First, here are some of the places I’ll be looking at: In the 5th District race, I’ll be looking at Charlottesville and Albemarle County. That’s part of the Democratic base in that district. If Josh Throneburg is to upset Republican Bob Good, he needs to not just win there, he needs to win big – maybe bigger than big. Does he? I’ll also be looking at Prince Edward County, one of the few swing localities in that district. If Throneburg wins there, that doesn’t necessarily mean he’ll win the election – but if Good wins there, it’s hard to see how Throneburg puts together a majority. Lynchburg is another good place to look: It trends Republican but voted for Biden in 2020, the first time the city voted for a Democratic presidential candidate since 1948. 

In Roanoke’s city council election, it’s always useful to look at the precincts in the Raleigh Court and Williamson Road neighborhoods because they are often good indicators. If Republicans hope to win, they need to win along Williamson Road and hold down Democratic margins in Raleigh Court, and maybe even score a breakthrough here or there. And so forth and so on. Come back tonight and I’ll be posting live commentary on the results as they come in – by looking at those sorts of numbers. A note: Early voting in recent years has complicated much analysis because those votes have been counted under “absentee” precincts, which means we didn’t know which precincts those votes were coming from — and since early voting has trended Democratic, and in-person, day-of voting trended Republican, that further complicated. This year, thanks to a bill by state Sen. David Suetterlein, R-Roanoke County, Virginia will be assigning early votes to the precincts where those voters live — so we can get a more traditional understanding of the results. If you’re a political junkie, you should thank Suetterlein for that bill, even if you don’t share his politics.

If a news organization calls a race for a candidate you don’t like, don’t get mad at them. These are the types of things they’re looking at. In a very few cases, in very close races, such calls might be very wrong. The national commentators may be national experts but they aren’t necessarily experts on every state at the state or local level. On election night 2020, some national commentators were getting freaked out because early returns in Virginia showed Donald Trump ahead. That simply showed their naivete: They seemed unaware that what they were seeing then were in-person votes from mostly rural areas, the most pro-Trump vote. Most voters that year, though, voted early – those votes were counted later and, when they were, Joe Biden pulled ahead in the state. Not a single Virginia journalist was fooled, but some national ones were. Conservatives like to say the best government is the one closest to the people; the same thing applies to news media, too. (Yes, I may be a little biased on that point.)

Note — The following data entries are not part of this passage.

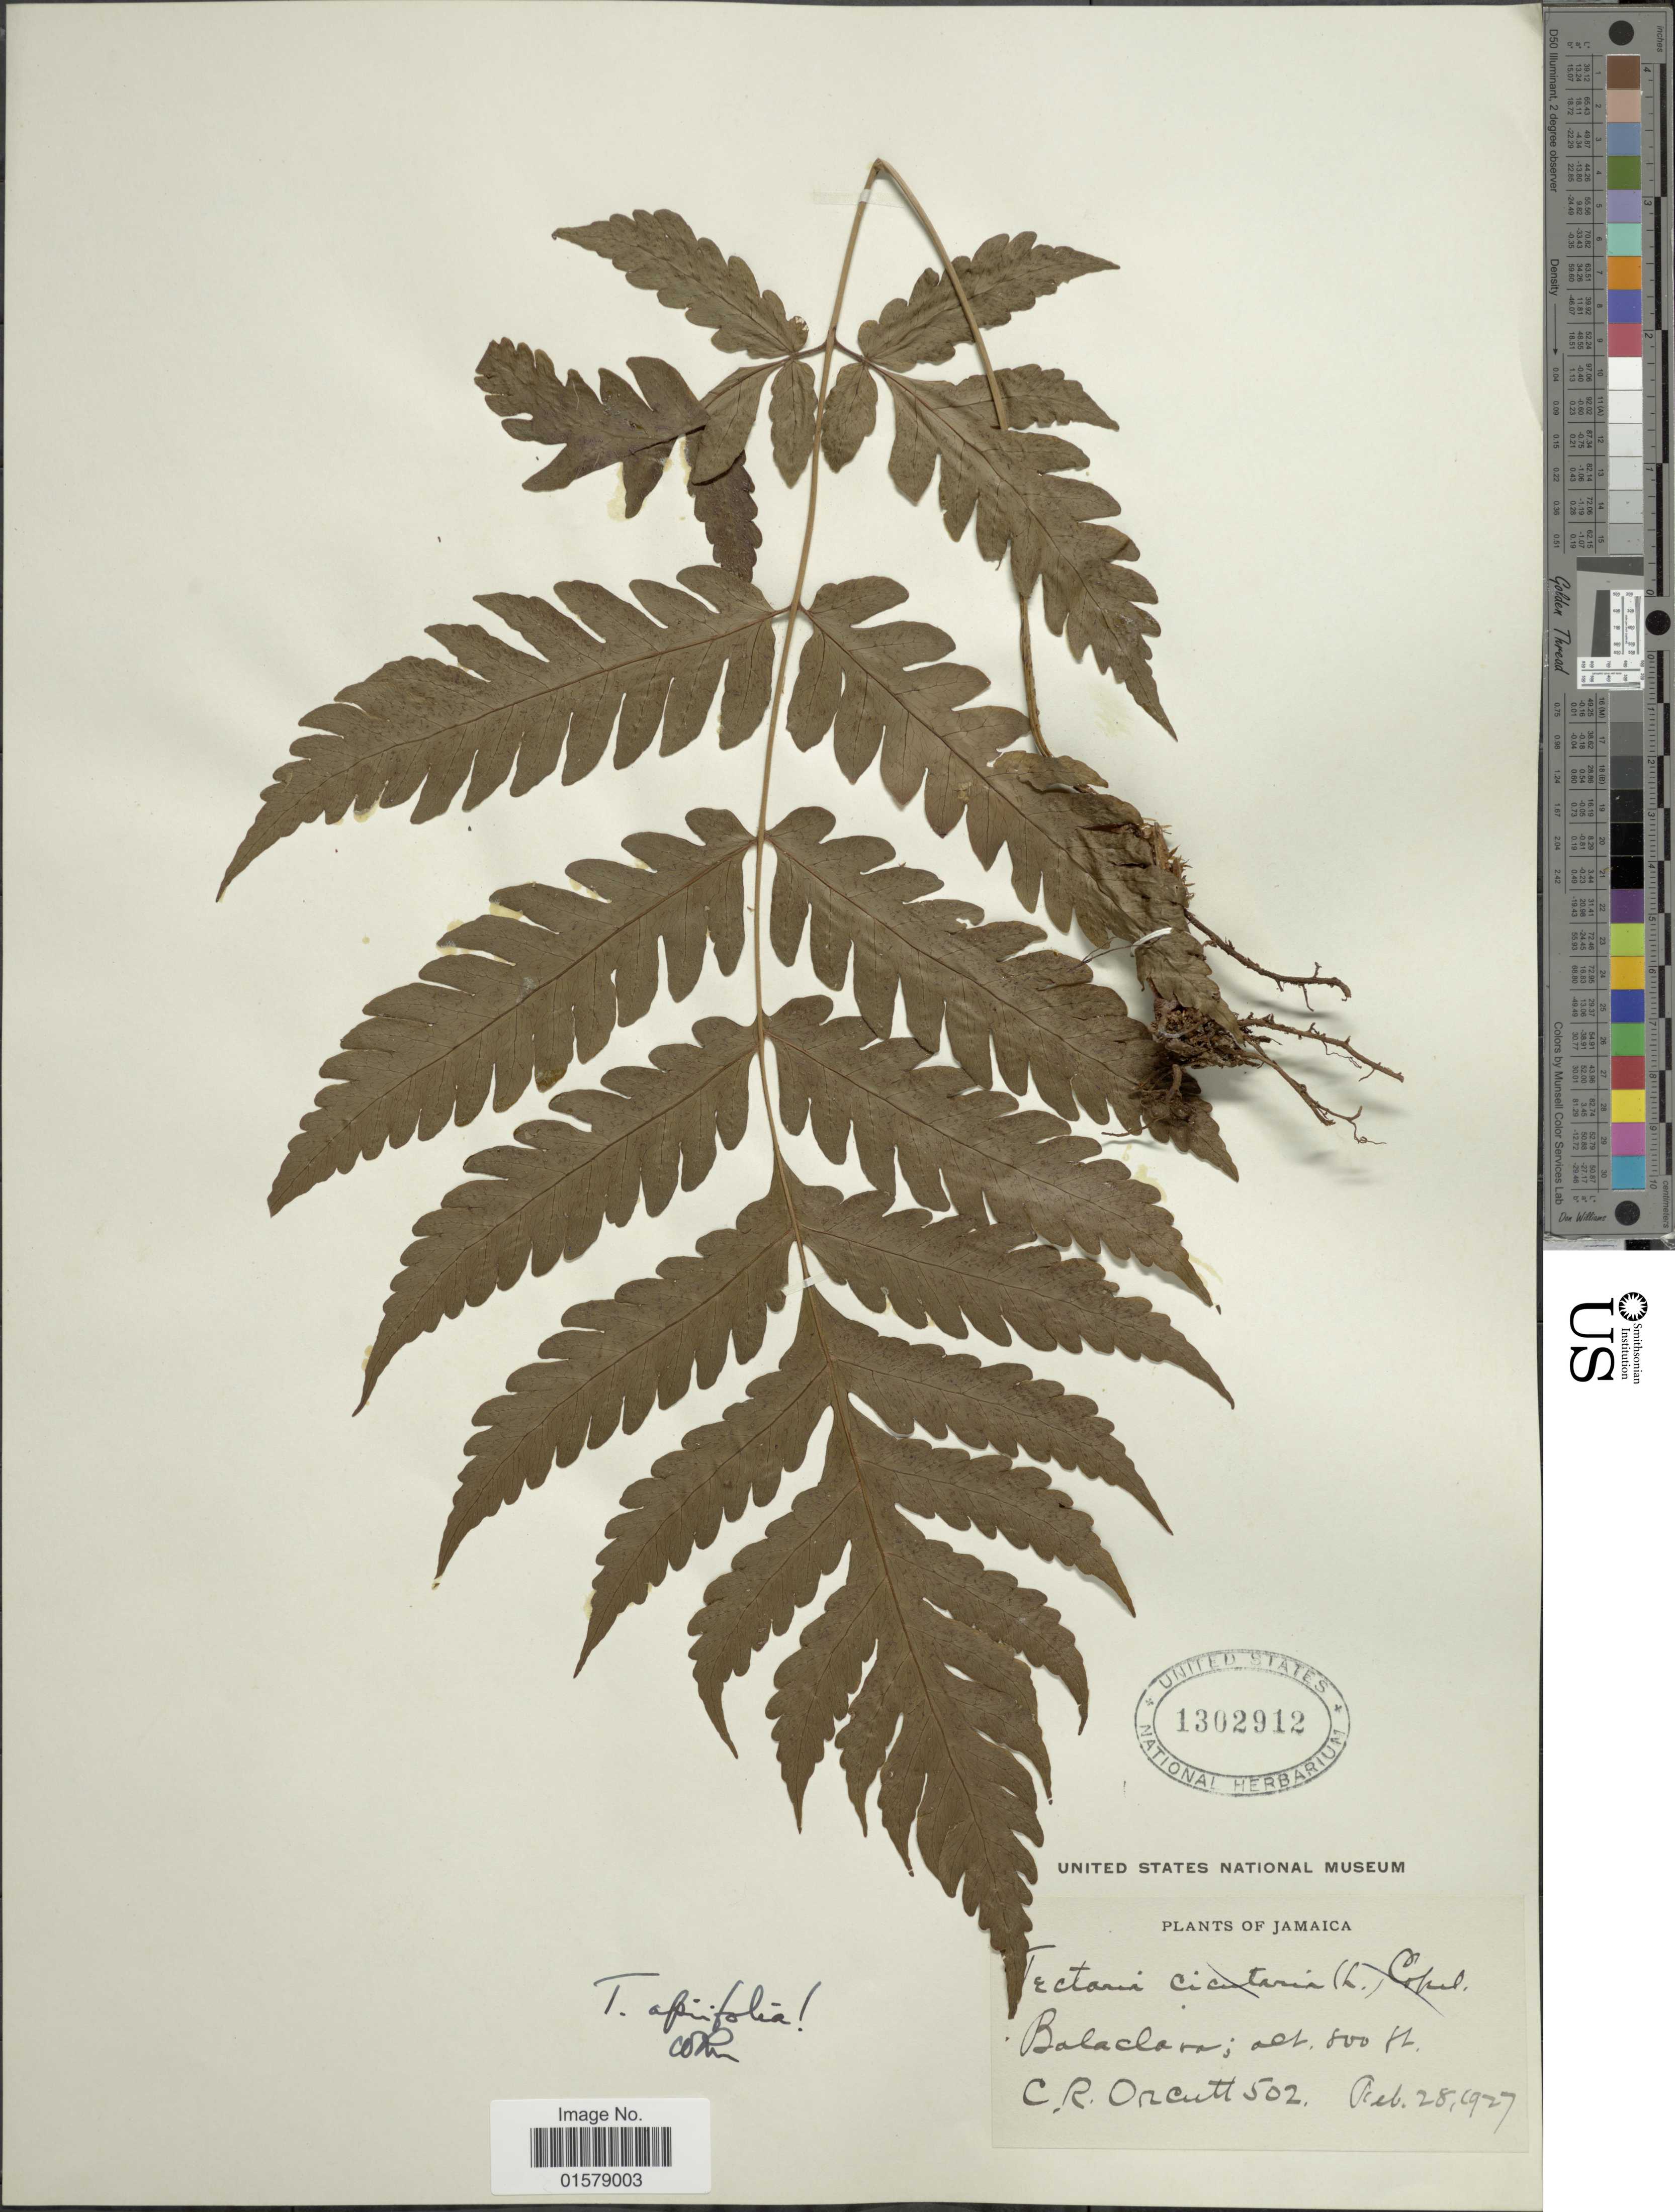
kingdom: Plantae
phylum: Tracheophyta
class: Polypodiopsida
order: Polypodiales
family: Tectariaceae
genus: Tectaria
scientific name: Tectaria apiifolia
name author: (Schkuhr) Copel.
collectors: C. R. Orcutt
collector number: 5002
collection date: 1927-02-28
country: Jamaica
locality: Balaclava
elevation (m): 244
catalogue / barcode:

I’ve always been amused – and a little baffled – at why people accord such weight to whatever calls the news media makes, right or wrong. It’s like a sportscaster looking at the result of a football game in the fourth quarter and predicting that such-and-such a team will win. The sportscaster is probably right, but nobody records a “W” or “L” in the scorebook on the basis of what some sportscaster says – yet in 2000 Gore was ready to concede on the basis of network calls for Bush when, at the last minute, he got word that maybe Bush’s newfound lead wasn’t as secure as he thought. As a journalist, I appreciate the flattery, but politicians and partisans on all sides should remember that we have no real power in these matters. If somebody calls an election wrong, well, that’s embarrassing but it has no influence on what the State Board of Elections does.

The only poll that matters is the one on Election Day, the old saying goes. And the only call that matters is the one the election board makes. That’s not an old saying. That’s the law.